Where we live there isn't a huge about of work around and a lot is minimum pay so though we have our different issues with our jobs, we've hung on as most other jobs don't compare, in terms of hourly rate and flexibility, especially in my case. We want to retire early but financially aren't there yet, at least in our current circumstances, but are trying to look at it from different angles hence this post for feedback.

We're both quite used to a lot of free time and the truth is we're both also feeling quite burnt out from work in different ways, which has also led to anxiety isdues for us both so extra work or new roles just don't feel doable right now. Though we're physically fit, hard workers and open to other work in future, we are trying to see if we can work things to get a basic level of financial independence sooner rather than later to take work out of the equation, at least for now. My husband has been nursing for over 22 years and would like to leave especially as the stress of the work and uncertainty exacerbates his IBS. He also volunteers in a conservation role which he loves.

We met when I was 30 & he was 35 & bought our house in 2006 for 133k and paid it off in just over 8 years in 2015. We continue saving as much as we can and currently have 34k in Vanguard life strategy 60 plus 7k in an emergency fund.

We live on 12k a year.

In an ideal world, my husband would retire and leave nursing now and I would stop my role in a few years (or if I felt better than I do now, possibly carry on for a couple of days a week). Crunching the numbers, we've come up with a few options:

Either now or in the next few years move to a lower COL area to release equity to add to our money to live on.

1. Thinking of South Wales where it seems possible to get a nice 1 or 2 bed house for approx 85k, releasing approx  100k to add to current pot of 34k to live on (pros are larger equity release, we like Wales, new start etc. cons are moving further from aging parents and family in South east and concern of not giving ourselves the option to move back if needed, as equity has been released).

2. Move to a LCOL area closer to our current location. It's possible to get houses for 140k upwards in areas not a million miles from where we are. (pros: we know these areas better than Wales and it would be easier logistically to move and scope things out. Some nice regenerating seaside areas with cheaper houses. More to do with free time (we live v rurally now). I could still commute to my job so that option is still there and possibly at reduced hours and travel to parents etc. should remain the same. Cons. These areas can have their issues, esp could be hard after living in a quiet area).

3. Move to a flat locally (possible for 100k). We are less keen as prefer freehold property if possible to avoid potential financial and other complications.

The other option is to keep doing what we're doing.

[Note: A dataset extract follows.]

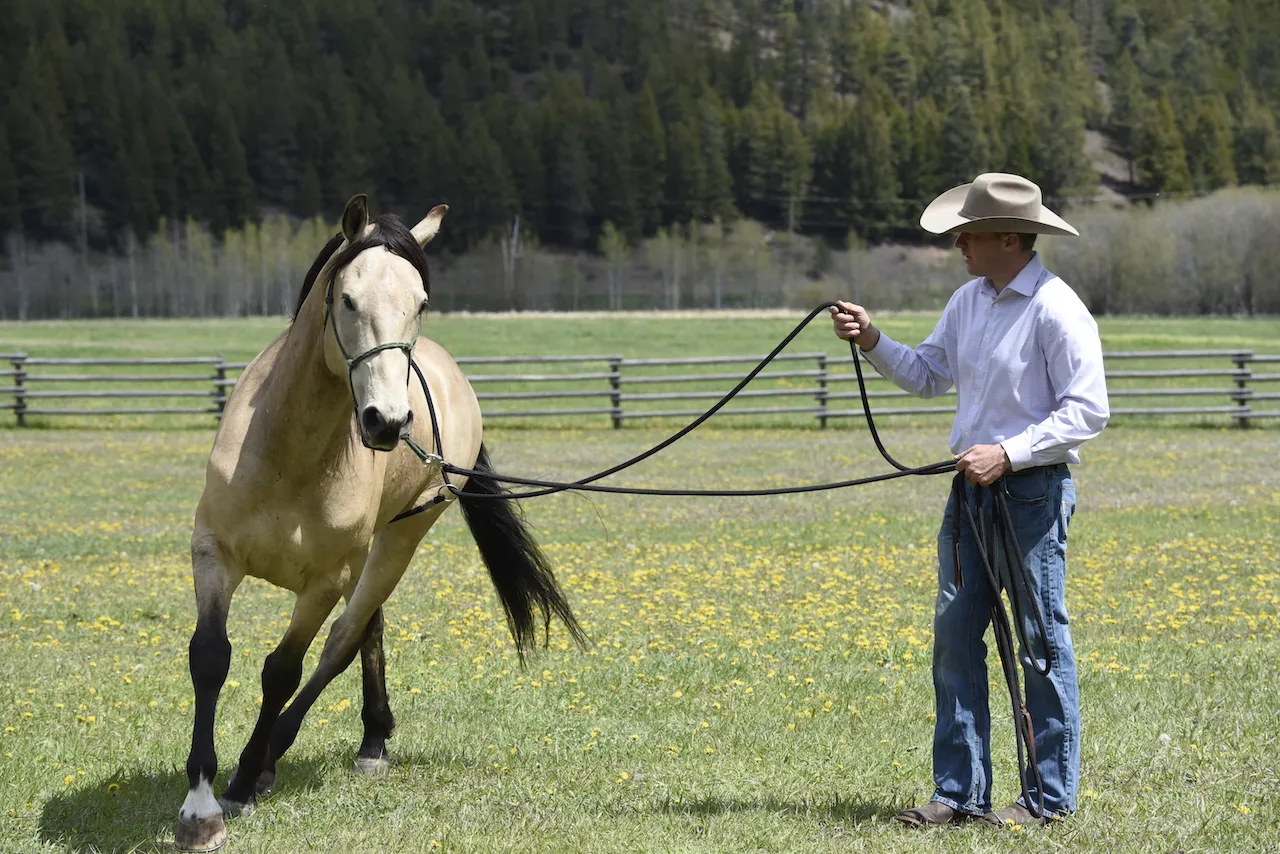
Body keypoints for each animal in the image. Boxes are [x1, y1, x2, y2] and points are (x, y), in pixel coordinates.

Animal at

It seems tight in some ways, but we don't need a lot to live on and the plan is to bridge things till we get the state pensions and if needed, hopefully top things up with extra work over the years as needed.

Thanks for reading and your feedback.
Title: Re: UK couple needing fresh perspectives
Post by: crispy on April 11, 2018, 06:17:21 PM
Would moving to another are open up more opportunities for work?
Title: Re: UK couple needing fresh perspectives
Post by: jade on April 12, 2018, 09:54:30 AM
Not really crispy, I think as we really want to wind down rather than start new jobs and the associated moving costs for don't really stack up. Thanks though.
Title: Re: UK couple needing fresh perspectives
Post by: AMandM on April 12, 2018, 12:50:38 PM
Speaking as someone whose father and parents-in-law are in their 70s and 80s, and feeling their age, I would be reluctant to move farther away from them.

Might you be able to test options 2 and 3 by renting out your house for a year and renting a house in the cheaper area or a flat? That would give you the chance to keep working while you see whether you like the lifestyle change. The best choice might then become more obvious.

Title: Re: UK couple needing fresh perspectives
Post by: jade on April 12, 2018, 01:52:52 PM

Thanks AMandM... True and probably something that would be harder than I think it would be.

For other reasons, those aren't really options for us but feeling clearer about things with talking it through here... Think it's about keeping on trucking for now. Thanks again.